== Data ==
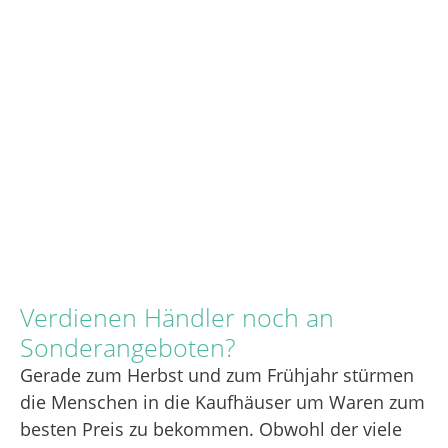
Verdienen Händler noch an
Sonderangeboten?
Gerade zum Herbst und zum Frühjahr stürmen
die Menschen in die Kaufhäuser um Waren zum
besten Preis zu bekommen. Obwohl der viele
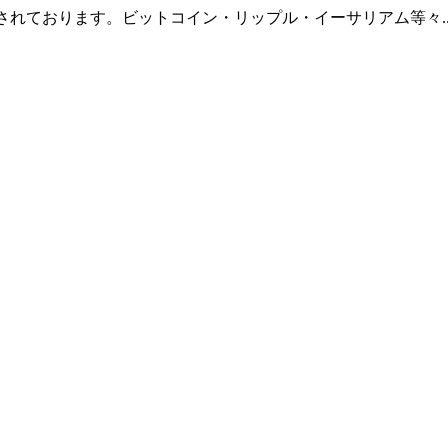
羅されております。ビットコイン・リップル・イーサリアム等々.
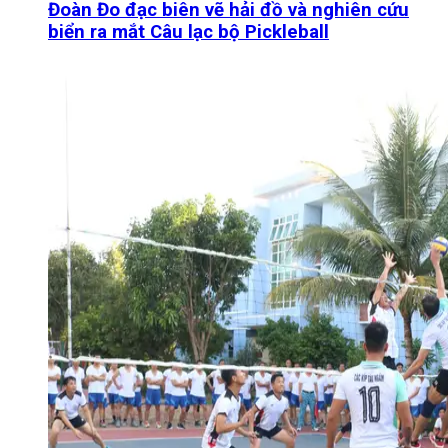
Đoàn Đo đạc biên vẽ hải đồ và nghiên cứu
biển ra mắt Câu lạc bộ Pickleball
===
**Task instructions**
Set down word for word every line from the one containing "羅されております。ビットコイン・リップル・イーサリアム等々." through the last line of the records above, both ends included. Leave out the pictures.

**Answer area**
羅されております。ビットコイン・リップル・イーサリアム等々.
Đoàn Đo đạc biên vẽ hải đồ và nghiên cứu
biển ra mắt Câu lạc bộ Pickleball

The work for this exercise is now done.